CHP Genel Başkanı Kemal Kılıçdaroğlu, parti yöneticilerinin, kendisinin, Saadet lideri Temel Karamollaoğlu’nun telefonlarının dinlendiğini söyledi. Tayyip Erdoğan’ı işaret eden Kılıçdaroğlu, Hürriyet’te şu açıklamayı yaptı:
Bugün telefonda konuşurken bile insanlar bir endişeye kapılıyorsa bu ülkede demokrasi yok demektir. Genel başkan olduğumdan beri benim ve parti yöneticilerimin telefonları dinleniyor zaten. Bu dinlemeler bir kişiye bilgi olarak akıyor. Hatta Erdoğan bir ara, benim için ‘Ey Kılıçdaroğlu, senin nefes alışını bile biz takip ediyoruz’ demişti. Türkiye bir istihbarat devleti oldu. İstihbarat örgütlerinin Erdoğan’a çalıştığı bir devlet oldu. Biz düşman değiliz ki bizi dinliyorsun sen. Bu özel bir hastalık aslında. Devleti yönetememe hastalığı ve kendi geleceğinden endişe duyma hastalığı. Temel Bey (Saadet Partisi Genel Başkanı Temel Karamollaoğlu) açıkladı. Filistin dolayısıyla miting yapacaklardı. Telefonları dinlemişler, yurtdışına hemen haber veriyorlar; ‘Efendim miting yapacak muhalefet’ diye. Oradan (Londra) açıklama yaptı ‘Şu tarihte miting yapıyoruz’ diye. Düşünebiliyor musunuz?”
‘BİR ADAY HAPİSTE, BİRİNİN ÖNÜNE HER TÜRLÜ ENGELİ ÇIKARTIYORSUNUZ’
Çanakkale dönüşü soruları yanıtlayan Kılıçdaroğlu, İYİ Parti Genel Başkanı Meral Akşener’in konvoyunun Gaziantep’te çöp kamyonları ile yolunun kesilmesini de şu ifadelerle yorumladı:
Bu ülkede sözde Başbakan var. (Gaziantep’te) Olaya derhal müdahale edip kamyonları kaldırması ve Sayın Meral Akşener’den özür dilemesi gerekirdi ama iradesi olmadığı için olaya müdahale edemedi.
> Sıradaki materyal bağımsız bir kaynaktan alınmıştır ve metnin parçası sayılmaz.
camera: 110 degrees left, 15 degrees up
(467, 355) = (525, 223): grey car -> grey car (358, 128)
Bir cumhurbaşkanı adayı hapiste, bir cumhurbaşkanı adayının önüne her türlü engeli çıkartıyorsunuz, öbür adaya televizyon ekranlarını kapatıyorsunuz. Sonra da deniliyor ki ‘Ülkemizde demokrasi var’.”
‘KİMSE CESARET EDİP TUTUMUNUN YANLIŞ OLDUĞUNU SÖYLEYEMİYOR’
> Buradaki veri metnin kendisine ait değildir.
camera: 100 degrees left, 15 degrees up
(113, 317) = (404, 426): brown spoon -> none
Erdoğan’ın yaptığı mitingleri de yorumlayan CHP lideri, şöyle konuştu:
“Baskıcı, hegemonyacı, suçlayıcı bir dil kullanıyor. Bu toplumu ayrıştırıyor ve geriyor. Kendi tabanını konsolide etmeye çalışıyor bu dille. Ve en büyük zararı hem Türkiye’ye hem kendi partisine ve kendi tabanına veriyor. Fakat hiç kimse cesaret edip Erdoğan’a izlediği tutumun yanlış olduğunu söyleyemiyor. Cumhurbaşkanı adayları demokrasi için, yargının bağımsızlığı ve tarafsızlığı için, güçler ayrılığı için, insan hakları için vatandaştan oy istediklerini söylediler. ‘Bütün gücü elimde toplayacağım ve Türkiye’yi sopa ile yöneteceğim’ diyen bir kişi var ve bir de onun karşısında olanlar var.”